* PROBLEM:
Transcribe every line below exactly; no image goes into the output.

──────── SOURCE RECORDS

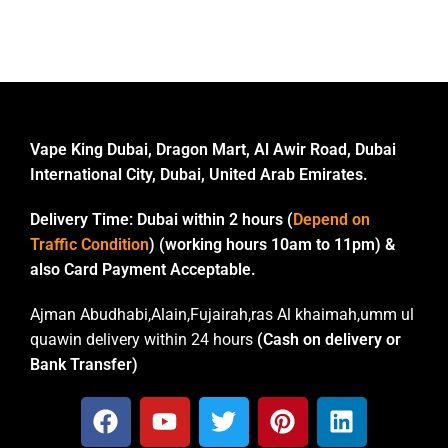
Vape King Dubai, Dragon Mart, Al Awir Road, Dubai
International City, Dubai, United Arab Emirates.
Delivery Time:
Dubai within 2 hours (
Depend on
Traffic Condition
) (working hours 10am to 11pm) &
also Card Payment Acceptable.
Ajman Abudhabi,Alain,Fujairah,ras Al khaimah,umm ul
quawin delivery within 24 hours
(Cash on delivery or
Bank Transfer)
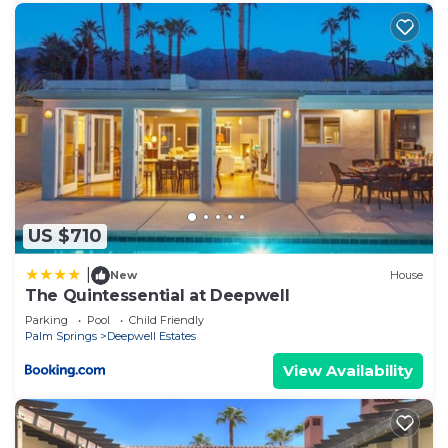
US $710
|
New
House
The Quintessential at Deepwell
Parking
Pool
Child Friendly
Palm Springs
Deepwell Estates
View Availability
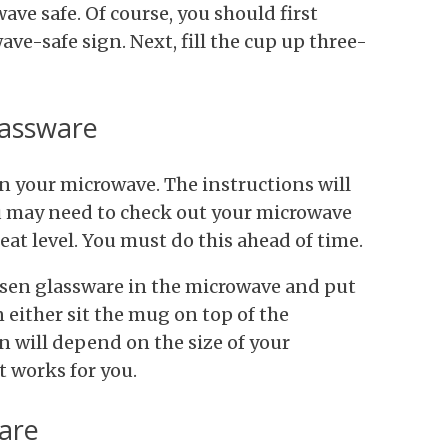
ve safe. Of course, you should first
ve-safe sign. Next, fill the cup up three-
lassware
n your microwave. The instructions will
ou may need to check out your microwave
at level. You must do this ahead of time.
sen glassware in the microwave and put
n either sit the mug on top of the
on will depend on the size of your
t works for you.
ware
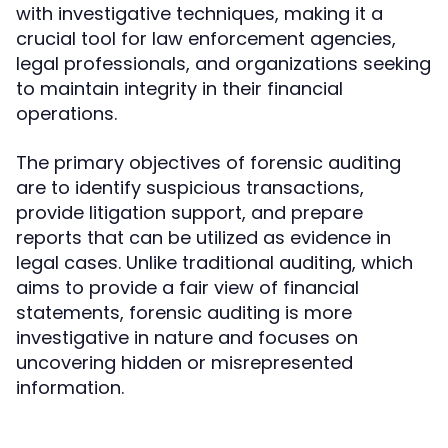
with investigative techniques, making it a
crucial tool for law enforcement agencies,
legal professionals, and organizations seeking
to maintain integrity in their financial
operations.
The primary objectives of forensic auditing
are to identify suspicious transactions,
provide litigation support, and prepare
reports that can be utilized as evidence in
legal cases. Unlike traditional auditing, which
aims to provide a fair view of financial
statements, forensic auditing is more
investigative in nature and focuses on
uncovering hidden or misrepresented
information.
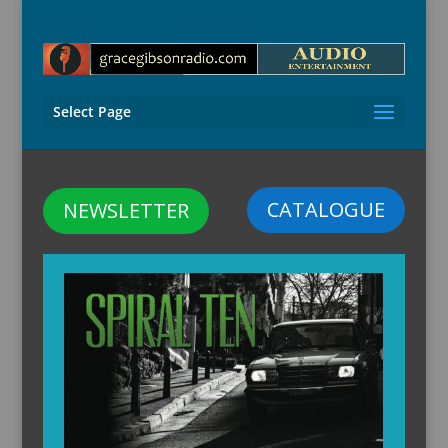
Select Page
CATALOGUE
NEWSLETTER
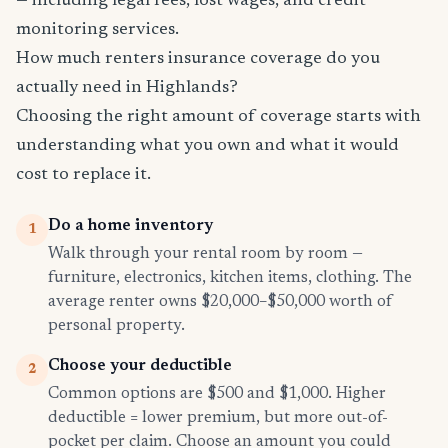
— including legal fees, lost wages, and credit
monitoring services.
How much renters insurance coverage do you
actually need in Highlands?
Choosing the right amount of coverage starts with
understanding what you own and what it would
cost to replace it.
Do a home inventory
1
Walk through your rental room by room —
furniture, electronics, kitchen items, clothing. The
average renter owns $20,000–$50,000 worth of
personal property.
Choose your deductible
2
Common options are $500 and $1,000. Higher
deductible = lower premium, but more out-of-
pocket per claim. Choose an amount you could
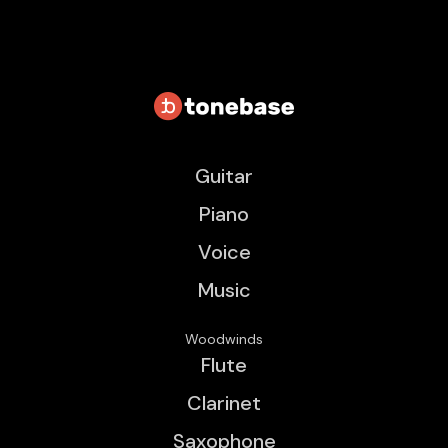
Guitar
Piano
Voice
Music
Woodwinds
Flute
Clarinet
Saxophone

────────────────

* EXERCISE SOLUTION:
Vape King Dubai, Dragon Mart, Al Awir Road, Dubai
International City, Dubai, United Arab Emirates.
Delivery Time:
Dubai within 2 hours (
Depend on
Traffic Condition
) (working hours 10am to 11pm) &
also Card Payment Acceptable.
Ajman Abudhabi,Alain,Fujairah,ras Al khaimah,umm ul
quawin delivery within 24 hours
(Cash on delivery or
Bank Transfer)
US $710
|
New
House
The Quintessential at Deepwell
Parking
Pool
Child Friendly
Palm Springs
Deepwell Estates
View Availability
ve safe. Of course, you should first
ve-safe sign. Next, fill the cup up three-
lassware
n your microwave. The instructions will
ou may need to check out your microwave
at level. You must do this ahead of time.
sen glassware in the microwave and put
n either sit the mug on top of the
on will depend on the size of your
t works for you.
ware
with investigative techniques, making it a
crucial tool for law enforcement agencies,
legal professionals, and organizations seeking
to maintain integrity in their financial
operations.
The primary objectives of forensic auditing
are to identify suspicious transactions,
provide litigation support, and prepare
reports that can be utilized as evidence in
legal cases. Unlike traditional auditing, which
aims to provide a fair view of financial
statements, forensic auditing is more
investigative in nature and focuses on
uncovering hidden or misrepresented
information.
Select Page
CATALOGUE
NEWSLETTER
— including legal fees, lost wages, and credit
monitoring services.
How much renters insurance coverage do you
actually need in Highlands?
Choosing the right amount of coverage starts with
understanding what you own and what it would
cost to replace it.
Do a home inventory
1
Walk through your rental room by room —
furniture, electronics, kitchen items, clothing. The
average renter owns $20,000–$50,000 worth of
personal property.
Choose your deductible
2
Common options are $500 and $1,000. Higher
deductible = lower premium, but more out-of-
pocket per claim. Choose an amount you could
Guitar
Piano
Voice
Music
Woodwinds
Flute
Clarinet
Saxophone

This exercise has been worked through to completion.